## The data
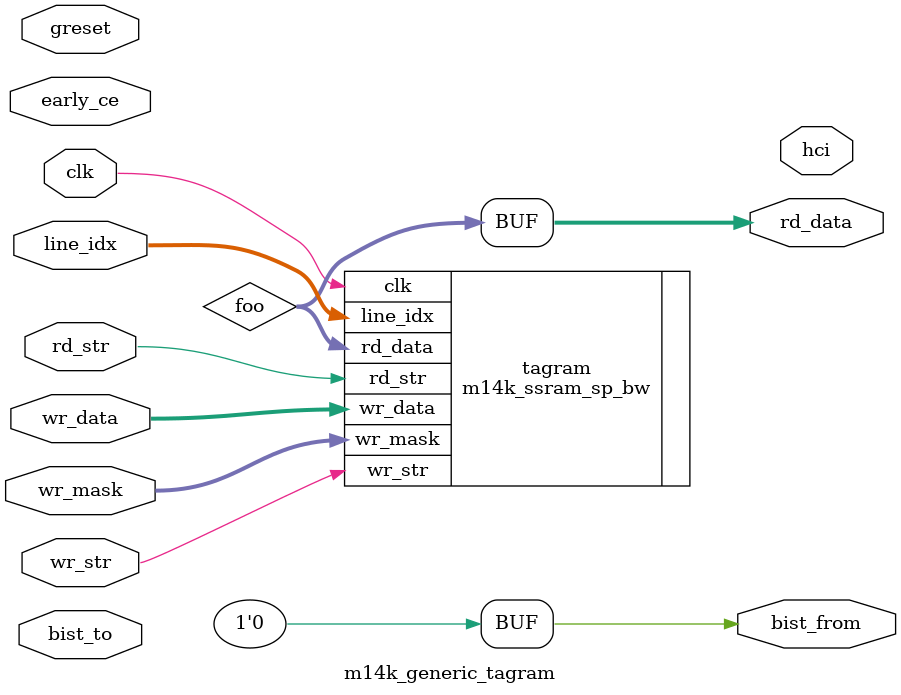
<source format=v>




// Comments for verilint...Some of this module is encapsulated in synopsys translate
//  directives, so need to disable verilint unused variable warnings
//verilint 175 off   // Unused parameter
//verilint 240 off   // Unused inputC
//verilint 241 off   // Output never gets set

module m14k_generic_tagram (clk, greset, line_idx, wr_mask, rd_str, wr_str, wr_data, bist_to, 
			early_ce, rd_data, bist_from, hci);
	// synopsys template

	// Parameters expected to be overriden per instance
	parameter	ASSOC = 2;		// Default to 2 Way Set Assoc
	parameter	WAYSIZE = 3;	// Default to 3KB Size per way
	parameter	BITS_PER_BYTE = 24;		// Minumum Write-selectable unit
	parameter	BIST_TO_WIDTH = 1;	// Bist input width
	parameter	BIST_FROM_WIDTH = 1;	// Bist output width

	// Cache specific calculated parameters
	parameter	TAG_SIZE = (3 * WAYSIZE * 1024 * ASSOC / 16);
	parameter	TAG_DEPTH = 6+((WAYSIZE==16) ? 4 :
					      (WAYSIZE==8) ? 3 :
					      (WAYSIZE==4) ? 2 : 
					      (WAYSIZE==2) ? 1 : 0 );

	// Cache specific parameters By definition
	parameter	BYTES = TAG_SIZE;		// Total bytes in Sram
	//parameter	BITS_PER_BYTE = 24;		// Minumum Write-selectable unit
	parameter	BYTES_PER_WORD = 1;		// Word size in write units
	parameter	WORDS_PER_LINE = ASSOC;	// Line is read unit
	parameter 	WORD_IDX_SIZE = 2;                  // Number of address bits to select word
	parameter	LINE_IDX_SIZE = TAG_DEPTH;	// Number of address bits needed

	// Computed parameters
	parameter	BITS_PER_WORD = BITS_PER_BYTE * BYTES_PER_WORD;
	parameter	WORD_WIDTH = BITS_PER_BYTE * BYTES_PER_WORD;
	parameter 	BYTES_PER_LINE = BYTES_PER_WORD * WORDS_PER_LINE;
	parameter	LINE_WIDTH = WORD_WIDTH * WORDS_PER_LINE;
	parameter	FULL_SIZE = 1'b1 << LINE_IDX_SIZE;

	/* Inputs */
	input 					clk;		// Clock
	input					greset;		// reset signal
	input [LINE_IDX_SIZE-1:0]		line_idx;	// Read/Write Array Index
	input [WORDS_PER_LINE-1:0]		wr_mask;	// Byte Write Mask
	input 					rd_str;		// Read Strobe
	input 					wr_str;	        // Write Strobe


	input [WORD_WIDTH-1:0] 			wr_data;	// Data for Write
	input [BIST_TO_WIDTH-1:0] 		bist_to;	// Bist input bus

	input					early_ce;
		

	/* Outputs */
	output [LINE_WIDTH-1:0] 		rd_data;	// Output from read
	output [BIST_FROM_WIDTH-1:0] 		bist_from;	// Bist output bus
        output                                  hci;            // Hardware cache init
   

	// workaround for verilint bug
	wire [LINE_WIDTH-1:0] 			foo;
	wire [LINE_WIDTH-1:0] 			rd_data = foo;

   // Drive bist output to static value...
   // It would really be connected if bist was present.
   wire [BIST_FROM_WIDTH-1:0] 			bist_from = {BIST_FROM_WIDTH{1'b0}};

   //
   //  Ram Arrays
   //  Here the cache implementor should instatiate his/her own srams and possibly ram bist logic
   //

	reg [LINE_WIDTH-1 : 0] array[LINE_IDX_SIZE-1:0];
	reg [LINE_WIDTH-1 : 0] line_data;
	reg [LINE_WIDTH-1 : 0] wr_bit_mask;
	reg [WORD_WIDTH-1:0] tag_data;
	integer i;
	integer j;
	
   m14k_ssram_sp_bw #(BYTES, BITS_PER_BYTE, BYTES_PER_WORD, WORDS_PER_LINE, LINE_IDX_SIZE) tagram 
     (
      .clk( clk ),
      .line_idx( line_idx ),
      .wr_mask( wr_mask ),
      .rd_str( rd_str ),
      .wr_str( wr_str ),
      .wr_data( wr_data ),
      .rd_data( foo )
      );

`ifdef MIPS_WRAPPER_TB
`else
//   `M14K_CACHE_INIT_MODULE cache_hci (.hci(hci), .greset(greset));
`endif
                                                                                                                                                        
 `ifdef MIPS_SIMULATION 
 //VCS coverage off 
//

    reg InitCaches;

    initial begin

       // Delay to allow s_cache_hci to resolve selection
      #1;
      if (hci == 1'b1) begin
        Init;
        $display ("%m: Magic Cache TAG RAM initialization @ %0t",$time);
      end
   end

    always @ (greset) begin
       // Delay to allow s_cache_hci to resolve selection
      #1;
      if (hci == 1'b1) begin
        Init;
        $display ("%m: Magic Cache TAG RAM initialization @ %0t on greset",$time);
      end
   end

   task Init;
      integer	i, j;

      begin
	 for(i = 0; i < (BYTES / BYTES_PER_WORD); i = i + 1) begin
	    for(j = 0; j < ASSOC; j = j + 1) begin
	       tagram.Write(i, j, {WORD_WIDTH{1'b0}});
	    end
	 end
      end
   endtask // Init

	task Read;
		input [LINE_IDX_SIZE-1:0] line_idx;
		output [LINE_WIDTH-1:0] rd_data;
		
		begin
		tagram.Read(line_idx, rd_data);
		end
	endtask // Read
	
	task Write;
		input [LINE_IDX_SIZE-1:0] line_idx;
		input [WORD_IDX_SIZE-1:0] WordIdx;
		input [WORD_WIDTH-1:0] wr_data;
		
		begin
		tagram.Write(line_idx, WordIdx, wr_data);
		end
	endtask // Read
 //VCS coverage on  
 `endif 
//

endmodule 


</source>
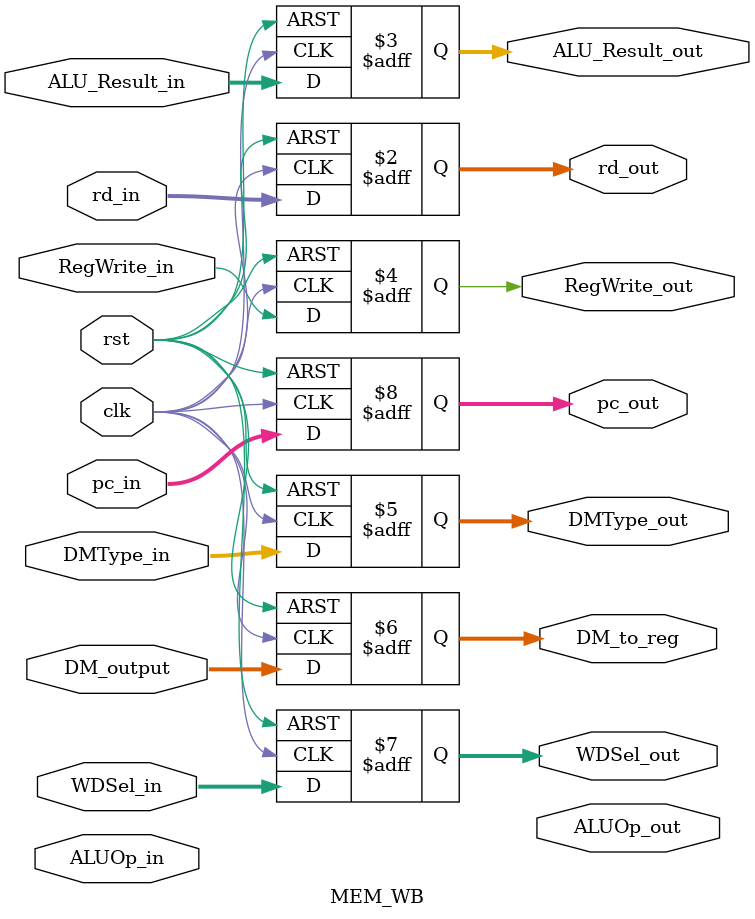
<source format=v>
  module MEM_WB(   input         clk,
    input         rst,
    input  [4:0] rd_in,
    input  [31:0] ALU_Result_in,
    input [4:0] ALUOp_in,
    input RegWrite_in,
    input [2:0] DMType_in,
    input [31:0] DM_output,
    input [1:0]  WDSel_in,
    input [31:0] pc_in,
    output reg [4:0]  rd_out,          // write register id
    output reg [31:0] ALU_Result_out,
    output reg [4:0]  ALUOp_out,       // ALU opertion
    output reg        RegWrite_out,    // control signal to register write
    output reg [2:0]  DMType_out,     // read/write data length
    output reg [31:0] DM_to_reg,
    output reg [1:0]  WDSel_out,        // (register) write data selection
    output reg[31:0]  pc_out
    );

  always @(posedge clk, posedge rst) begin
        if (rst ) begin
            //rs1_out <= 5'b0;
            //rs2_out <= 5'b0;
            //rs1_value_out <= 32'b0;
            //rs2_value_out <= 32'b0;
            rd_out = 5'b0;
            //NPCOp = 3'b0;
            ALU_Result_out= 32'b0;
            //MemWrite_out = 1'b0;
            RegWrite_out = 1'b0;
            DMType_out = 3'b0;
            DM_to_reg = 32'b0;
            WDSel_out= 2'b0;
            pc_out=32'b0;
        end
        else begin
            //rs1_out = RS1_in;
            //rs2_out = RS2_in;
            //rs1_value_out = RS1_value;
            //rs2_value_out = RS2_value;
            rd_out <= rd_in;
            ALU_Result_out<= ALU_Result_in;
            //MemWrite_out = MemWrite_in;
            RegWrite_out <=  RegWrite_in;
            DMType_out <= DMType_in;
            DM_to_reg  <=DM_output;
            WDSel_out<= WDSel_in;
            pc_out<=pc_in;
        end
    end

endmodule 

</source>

## Exercise
The lines above that hold the word "display" are the ones to copy.

## Task result
        $display ("%m: Magic Cache TAG RAM initialization @ %0t",$time);
        $display ("%m: Magic Cache TAG RAM initialization @ %0t on greset",$time);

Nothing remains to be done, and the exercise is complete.